Yes, the initial plan is to maintain ordering within a circuit. Although, even this is not strictly necessary if the application wishes to handle out of order packets. For example, a web server could theoretically handle requests for different resources in any order. But that's a different story.
Yes, we are aware of TCP-over-DTLS and Defenestrator. I'm not familiar with PCTCP. I'll read up on that.
What you're saying about HOL blocking in the output queue for a relay makes sense if the receive window fills up, but I didn't explain how uTCP actually works. uTCP (and paired with uTLS) is a kernel patch that will expose to the application (in this case, Tor) segments that have arrived even if they are NOT the next logical segments in the stream. uTCP breaks TCP's delivery semantics, without affecting the on-the-wire protocol. Thus, it prevents HOL blocking from occurring in the TCP receive buffer. Now, it should be clear why the queue is important: I need to keep unordered cells in the queue if they are out of order within a circuit, but if they are the "next expected cell" for its circuit, then I can process it, regardless of whether it came in order or out of order from TCP.
I'm implementing this by changing the wire format to include a sequence number for each cell.
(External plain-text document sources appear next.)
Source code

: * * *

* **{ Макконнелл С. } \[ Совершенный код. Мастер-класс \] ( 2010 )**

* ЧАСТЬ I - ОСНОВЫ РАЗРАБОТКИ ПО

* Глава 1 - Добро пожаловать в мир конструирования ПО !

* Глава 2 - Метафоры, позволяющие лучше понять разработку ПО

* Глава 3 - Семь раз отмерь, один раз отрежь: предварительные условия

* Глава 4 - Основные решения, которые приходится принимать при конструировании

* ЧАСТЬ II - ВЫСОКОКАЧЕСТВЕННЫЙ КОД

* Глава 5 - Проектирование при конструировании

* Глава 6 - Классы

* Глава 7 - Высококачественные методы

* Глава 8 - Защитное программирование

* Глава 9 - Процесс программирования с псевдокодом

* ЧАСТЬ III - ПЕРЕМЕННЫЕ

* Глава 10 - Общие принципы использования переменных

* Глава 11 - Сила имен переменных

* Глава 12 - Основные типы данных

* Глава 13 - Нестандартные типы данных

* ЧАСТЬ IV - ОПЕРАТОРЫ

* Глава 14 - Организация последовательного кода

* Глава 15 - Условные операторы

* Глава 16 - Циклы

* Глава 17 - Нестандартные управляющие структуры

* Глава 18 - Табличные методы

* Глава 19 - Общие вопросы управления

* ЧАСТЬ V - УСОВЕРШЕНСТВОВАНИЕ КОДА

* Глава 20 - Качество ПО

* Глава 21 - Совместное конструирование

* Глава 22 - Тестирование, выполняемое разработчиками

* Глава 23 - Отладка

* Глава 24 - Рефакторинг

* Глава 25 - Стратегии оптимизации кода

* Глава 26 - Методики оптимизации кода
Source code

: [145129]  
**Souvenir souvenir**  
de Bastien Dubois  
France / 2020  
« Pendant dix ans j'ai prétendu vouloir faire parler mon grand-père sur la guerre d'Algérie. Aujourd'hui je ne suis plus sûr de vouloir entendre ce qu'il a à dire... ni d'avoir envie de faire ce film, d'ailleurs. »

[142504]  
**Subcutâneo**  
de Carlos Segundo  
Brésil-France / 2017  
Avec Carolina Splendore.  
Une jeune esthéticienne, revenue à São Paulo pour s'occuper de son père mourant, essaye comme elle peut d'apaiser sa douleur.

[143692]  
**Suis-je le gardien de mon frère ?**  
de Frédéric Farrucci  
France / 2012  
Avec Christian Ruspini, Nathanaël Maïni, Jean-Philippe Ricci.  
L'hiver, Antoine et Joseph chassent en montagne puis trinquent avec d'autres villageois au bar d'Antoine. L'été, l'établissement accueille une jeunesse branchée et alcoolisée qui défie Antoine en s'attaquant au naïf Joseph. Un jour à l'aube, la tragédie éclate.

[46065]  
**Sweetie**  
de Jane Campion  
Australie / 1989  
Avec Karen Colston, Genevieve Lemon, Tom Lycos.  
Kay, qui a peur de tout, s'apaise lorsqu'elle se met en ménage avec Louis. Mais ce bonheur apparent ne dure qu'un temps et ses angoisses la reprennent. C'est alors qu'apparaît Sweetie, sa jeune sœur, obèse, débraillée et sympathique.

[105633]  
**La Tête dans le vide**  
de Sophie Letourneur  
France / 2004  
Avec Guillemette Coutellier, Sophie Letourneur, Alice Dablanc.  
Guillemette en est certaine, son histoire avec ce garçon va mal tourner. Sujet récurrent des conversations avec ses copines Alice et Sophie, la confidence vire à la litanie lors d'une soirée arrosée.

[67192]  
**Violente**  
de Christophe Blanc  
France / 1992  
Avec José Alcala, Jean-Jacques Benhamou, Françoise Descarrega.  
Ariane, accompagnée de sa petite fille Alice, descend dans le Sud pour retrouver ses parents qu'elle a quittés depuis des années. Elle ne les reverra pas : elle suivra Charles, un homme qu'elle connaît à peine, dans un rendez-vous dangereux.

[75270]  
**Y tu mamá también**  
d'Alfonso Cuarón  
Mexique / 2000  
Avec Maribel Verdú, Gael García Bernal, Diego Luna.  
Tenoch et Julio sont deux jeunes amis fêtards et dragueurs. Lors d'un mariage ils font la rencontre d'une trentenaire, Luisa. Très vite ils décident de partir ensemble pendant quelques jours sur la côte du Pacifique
The sequence number increments within a circuit. The receiver increments its "expected" sequence number with each in order arrival within a circuit.
It makes sense why the code is written as it is to process cells immediately, since, as you point out, the HOL issue has already been resolved by the time it gets to Tor. I was really just trying to manually inject some cell reordering to test Tor's ability to handle cells from different circuits out-of-order with respect to how TCP delivered them. But I'll skip this testing step and go to the next one, which is just running it atop uTCP/uTLS directly and using the incoming_queue to hold cells as needed. I'll have to change a bit more of the code, particularly the asserts that the incoming_queue is empty after a call to channel_process_cells(…).
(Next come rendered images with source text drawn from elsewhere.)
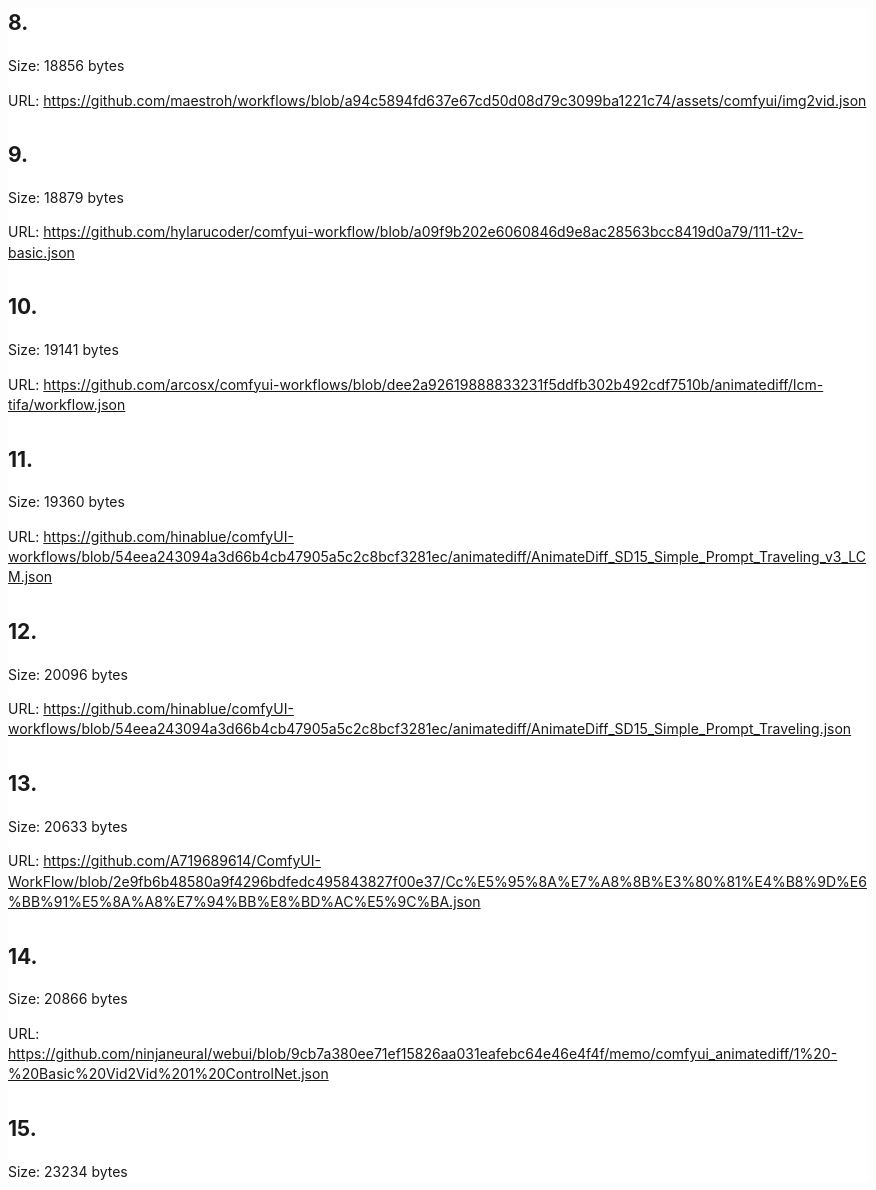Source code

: ## 8. 

Size: 18856 bytes

URL: https://github.com/maestroh/workflows/blob/a94c5894fd637e67cd50d08d79c3099ba1221c74/assets/comfyui/img2vid.json

## 9. 

Size: 18879 bytes

URL: https://github.com/hylarucoder/comfyui-workflow/blob/a09f9b202e6060846d9e8ac28563bcc8419d0a79/111-t2v-basic.json

## 10. 

Size: 19141 bytes

URL: https://github.com/arcosx/comfyui-workflows/blob/dee2a92619888833231f5ddfb302b492cdf7510b/animatediff/lcm-tifa/workflow.json

## 11. 

Size: 19360 bytes

URL: https://github.com/hinablue/comfyUI-workflows/blob/54eea243094a3d66b4cb47905a5c2c8bcf3281ec/animatediff/AnimateDiff_SD15_Simple_Prompt_Traveling_v3_LCM.json

## 12. 

Size: 20096 bytes

URL: https://github.com/hinablue/comfyUI-workflows/blob/54eea243094a3d66b4cb47905a5c2c8bcf3281ec/animatediff/AnimateDiff_SD15_Simple_Prompt_Traveling.json

## 13. 

Size: 20633 bytes

URL: https://github.com/A719689614/ComfyUI-WorkFlow/blob/2e9fb6b48580a9f4296bdfedc495843827f00e37/Cc%E5%95%8A%E7%A8%8B%E3%80%81%E4%B8%9D%E6%BB%91%E5%8A%A8%E7%94%BB%E8%BD%AC%E5%9C%BA.json

## 14. 

Size: 20866 bytes

URL: https://github.com/ninjaneural/webui/blob/9cb7a380ee71ef15826aa031eafebc64e46e4f4f/memo/comfyui_animatediff/1%20-%20Basic%20Vid2Vid%201%20ControlNet.json

## 15. 

Size: 23234 bytes
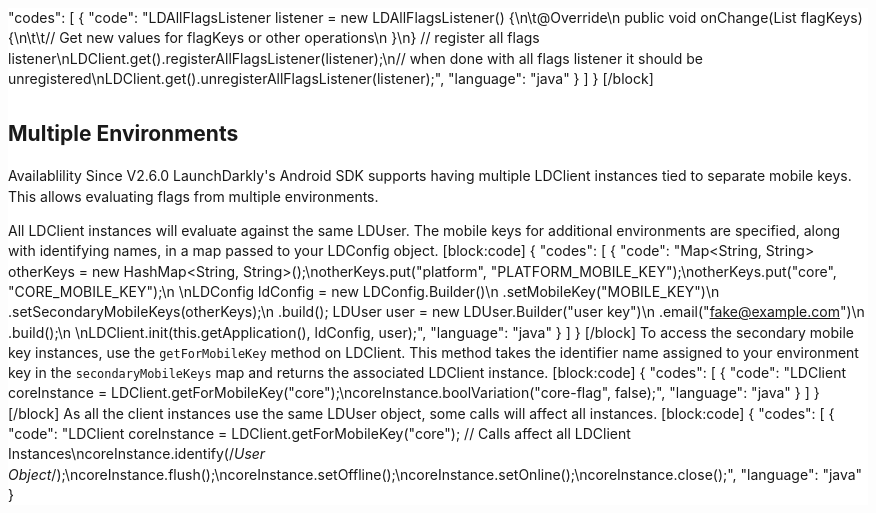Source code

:   "codes": [
    {
      "code": "LDAllFlagsListener listener = new LDAllFlagsListener() {\n\t@Override\n  public void onChange(List<String> flagKeys) {\n\t\t// Get new values for flagKeys or other operations\n  }\n}
// register all flags listener\nLDClient.get().registerAllFlagsListener(listener);\n// when done with all flags listener it should be unregistered\nLDClient.get().unregisterAllFlagsListener(listener);",
      "language": "java"
    }
  ]
}
[/block]

## Multiple Environments

<Callout intent="info">
<Callout.Title>Availablility</Callout.Title>
   <Callout.Description>Since V2.6.0</Callout.Description>

</Callout>
LaunchDarkly's Android SDK supports having multiple LDClient instances tied to separate mobile keys. This allows evaluating flags from multiple environments.

All LDClient instances will evaluate against the same LDUser. The mobile keys for additional environments are specified, along with identifying names, in a map passed to your LDConfig object. 
[block:code]
{
  "codes": [
    {
      "code": "Map<String, String> otherKeys = new HashMap<String, String>();\notherKeys.put(\"platform\", \"PLATFORM_MOBILE_KEY\");\notherKeys.put(\"core\", \"CORE_MOBILE_KEY\");\n \nLDConfig ldConfig = new LDConfig.Builder()\n        .setMobileKey(\"MOBILE_KEY\")\n        .setSecondaryMobileKeys(otherKeys);\n        .build();
LDUser user = new LDUser.Builder(\"user key\")\n        .email(\"fake@example.com\")\n        .build();\n \nLDClient.init(this.getApplication(), ldConfig, user);",
      "language": "java"
    }
  ]
}
[/block]
 To access the secondary mobile key instances, use the `getForMobileKey` method on LDClient. This method takes the identifier name assigned to your environment key in the `secondaryMobileKeys` map and returns the associated LDClient instance. 
[block:code]
{
  "codes": [
    {
      "code": "LDClient coreInstance = LDClient.getForMobileKey(\"core\");\ncoreInstance.boolVariation(\"core-flag\", false);",
      "language": "java"
    }
  ]
}
[/block]
As all the client instances use the same LDUser object, some calls will affect all instances.
[block:code]
{
  "codes": [
    {
      "code": "LDClient coreInstance = LDClient.getForMobileKey(\"core\");
// Calls affect all LDClient Instances\ncoreInstance.identify(/*User Object*/);\ncoreInstance.flush();\ncoreInstance.setOffline();\ncoreInstance.setOnline();\ncoreInstance.close();",
      "language": "java"
    }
If you have any other thoughts on this issue, please send them along. I appreciate your insight.
Regards,
Fitz
On May 4, 2013, at 9:05 AM, Ian Goldberg iang@cs.uwaterloo.ca wrote:
On Thu, May 02, 2013 at 10:58:54AM -0400, MF Nowlan wrote:
I am working on integrating uTCP and uTLS ( http://arxiv.org/abs/1103.0463) into Tor to see if we can lower the latency due to head of line blocking across circuits.
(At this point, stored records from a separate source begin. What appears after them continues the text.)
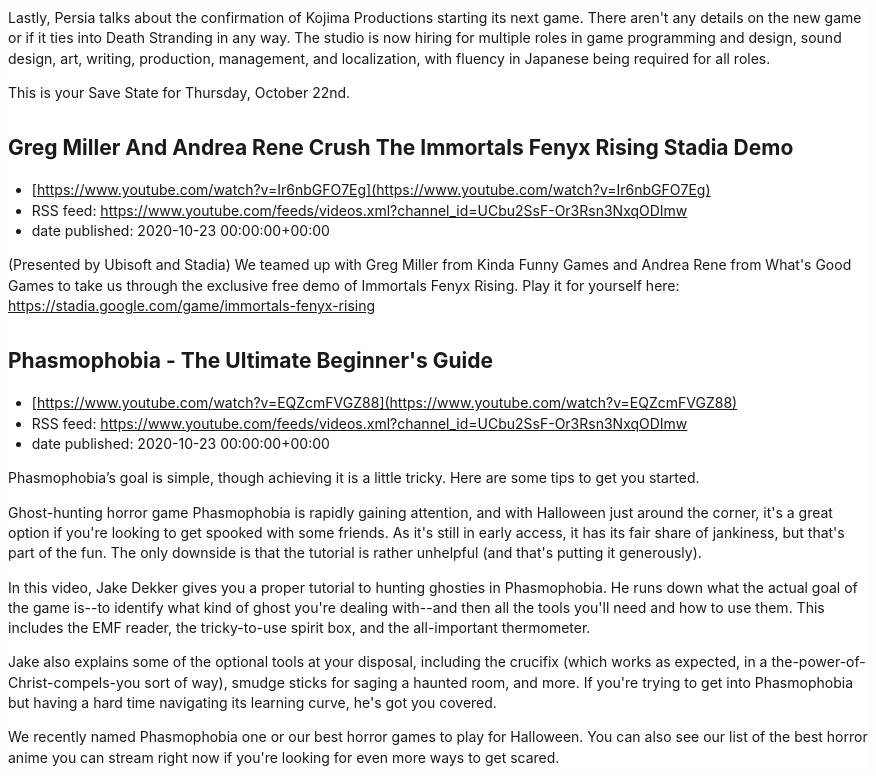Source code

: Lastly, Persia talks about the confirmation of Kojima Productions starting its next game. There aren't any details on the new game or if it ties into Death Stranding in any way. The studio is now hiring for multiple roles in game programming and design, sound design, art, writing, production, management, and localization, with fluency in Japanese being required for all roles.

This is your Save State for Thursday, October 22nd.

## Greg Miller And Andrea Rene Crush The Immortals Fenyx Rising Stadia Demo
 - [https://www.youtube.com/watch?v=Ir6nbGFO7Eg](https://www.youtube.com/watch?v=Ir6nbGFO7Eg)
 - RSS feed: https://www.youtube.com/feeds/videos.xml?channel_id=UCbu2SsF-Or3Rsn3NxqODImw
 - date published: 2020-10-23 00:00:00+00:00

(Presented by Ubisoft and Stadia) We teamed up with Greg Miller from Kinda Funny Games and Andrea Rene from What's Good Games to take us through the exclusive free demo of Immortals Fenyx Rising. Play it for yourself here: https://stadia.google.com/game/immortals-fenyx-rising

## Phasmophobia - The Ultimate Beginner's Guide
 - [https://www.youtube.com/watch?v=EQZcmFVGZ88](https://www.youtube.com/watch?v=EQZcmFVGZ88)
 - RSS feed: https://www.youtube.com/feeds/videos.xml?channel_id=UCbu2SsF-Or3Rsn3NxqODImw
 - date published: 2020-10-23 00:00:00+00:00

Phasmophobia’s goal is simple, though achieving it is a little tricky. Here are some tips to get you started.

Ghost-hunting horror game Phasmophobia is rapidly gaining attention, and with Halloween just around the corner, it's a great option if you're looking to get spooked with some friends. As it's still in early access, it has its fair share of jankiness, but that's part of the fun. The only downside is that the tutorial is rather unhelpful (and that's putting it generously). 

In this video, Jake Dekker gives you a proper tutorial to hunting ghosties in Phasmophobia. He runs down what the actual goal of the game is--to identify what kind of ghost you're dealing with--and then all the tools you'll need and how to use them. This includes the EMF reader, the tricky-to-use spirit box, and the all-important thermometer. 

Jake also explains some of the optional tools at your disposal, including the crucifix (which works as expected, in a the-power-of-Christ-compels-you sort of way), smudge sticks for saging a haunted room, and more. If you're trying to get into Phasmophobia but having a hard time navigating its learning curve, he's got you covered.

We recently named Phasmophobia one or our best horror games to play for Halloween. You can also see our list of the best horror anime you can stream right now if you're looking for even more ways to get scared.

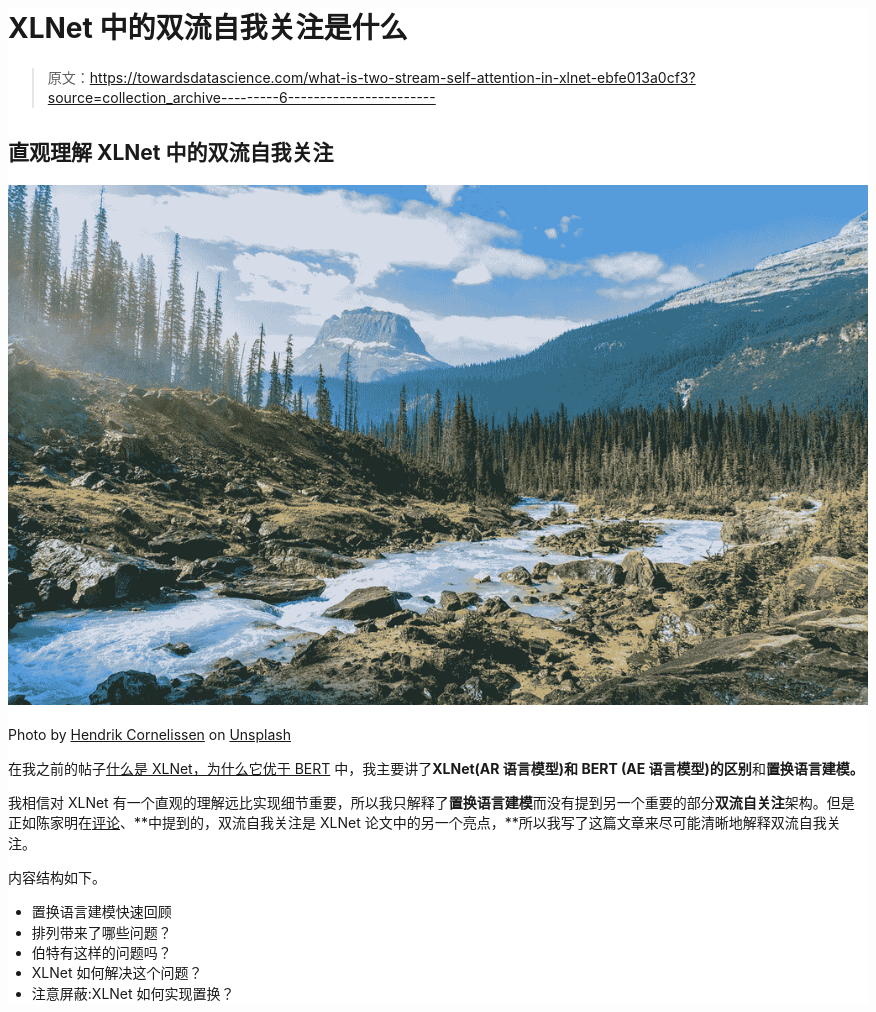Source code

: # XLNet 中的双流自我关注是什么

> 原文：<https://towardsdatascience.com/what-is-two-stream-self-attention-in-xlnet-ebfe013a0cf3?source=collection_archive---------6----------------------->

## 直观理解 XLNet 中的双流自我关注

![](img/9819c18a1796ea6eb4624b75199207df.png)

Photo by [Hendrik Cornelissen](https://unsplash.com/@the_bracketeer?utm_source=unsplash&utm_medium=referral&utm_content=creditCopyText) on [Unsplash](https://unsplash.com/search/photos/stream?utm_source=unsplash&utm_medium=referral&utm_content=creditCopyText)

在我之前的帖子[什么是 XLNet，为什么它优于 BERT](/what-is-xlnet-and-why-it-outperforms-bert-8d8fce710335) 中，我主要讲了**XLNet(AR 语言模型)和 BERT (AE 语言模型)的区别**和**置换语言建模。**

我相信对 XLNet 有一个直观的理解远比实现细节重要，所以我只解释了**置换语言建模**而没有提到另一个重要的部分**双流自关注**架构。但是正如陈家明在[评论](https://link.medium.com/OXsOM5ZlcY)、**中提到的，双流自我关注是 XLNet 论文中的另一个亮点，**所以我写了这篇文章来尽可能清晰地解释双流自我关注。

内容结构如下。

*   置换语言建模快速回顾
*   排列带来了哪些问题？
*   伯特有这样的问题吗？
*   XLNet 如何解决这个问题？
*   注意屏蔽:XLNet 如何实现置换？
You have to be careful to preserve cell ordering *within* circuits, of course.
[Do you know about TCP-over-DTLS and PCTCP?]
- Now, look for case when two cells from different circuits are
present in the incoming_queue and process the second cell before the first cell. channel_process_cells(...) { ... while (NULL != (q = TOR_SIMPLEQ_FIRST(&chan->incoming_queue))) { // Remove q from the incoming_queue. // if the queue is still not empty, get the next one, // if the circuit ids do not match, Swap the cells. } ... }
My problem is that number 2. above never occurs. I have not observed a case where the incoming_queue ever has two cells from different circuits. In fact, I don't think I've ever had a time when the incoming_queue has more than 1 cell in it. I am hammering a small tor test network with 30+ curl requests at once. I have two proxies, each of them uses the same entry node, and the same exit node, and there is only one other node in the network, so the circuit that is set up should be the same for every single request. Am I missing something? Will this function (channel_process_cells) ever process more than one cell at a time? I've checked the logs to verify that different circuits are actually set up for the different requests (rather than the Proxies just reusing the existing circuit and giving each new request a new stream id).
I'm not very familiar with the new channel code, unfortunately (it's on our "todo" list to port TCP-over-DTLS and/or PCTCP to channels, though). But at least in the pre-channel code, the input queues would indeed almost always be empty. Any why wouldn't they be? As soon as TLS reports a cell has arrived, you should be able to process it immediately. Where the HOL blocking occurs is in the Tor *output* queue on the sending side and/or the TCP receive buffer on the receiving side. If a IP packet containing (...TCP...TLS...) a cell gets dropped, all future data on that connection will get stalled in the TCP receive buffer (if the window is open) or the Tor output queue (if the window is closed). Once it gets delivered to Tor, then the stall has already been resolved.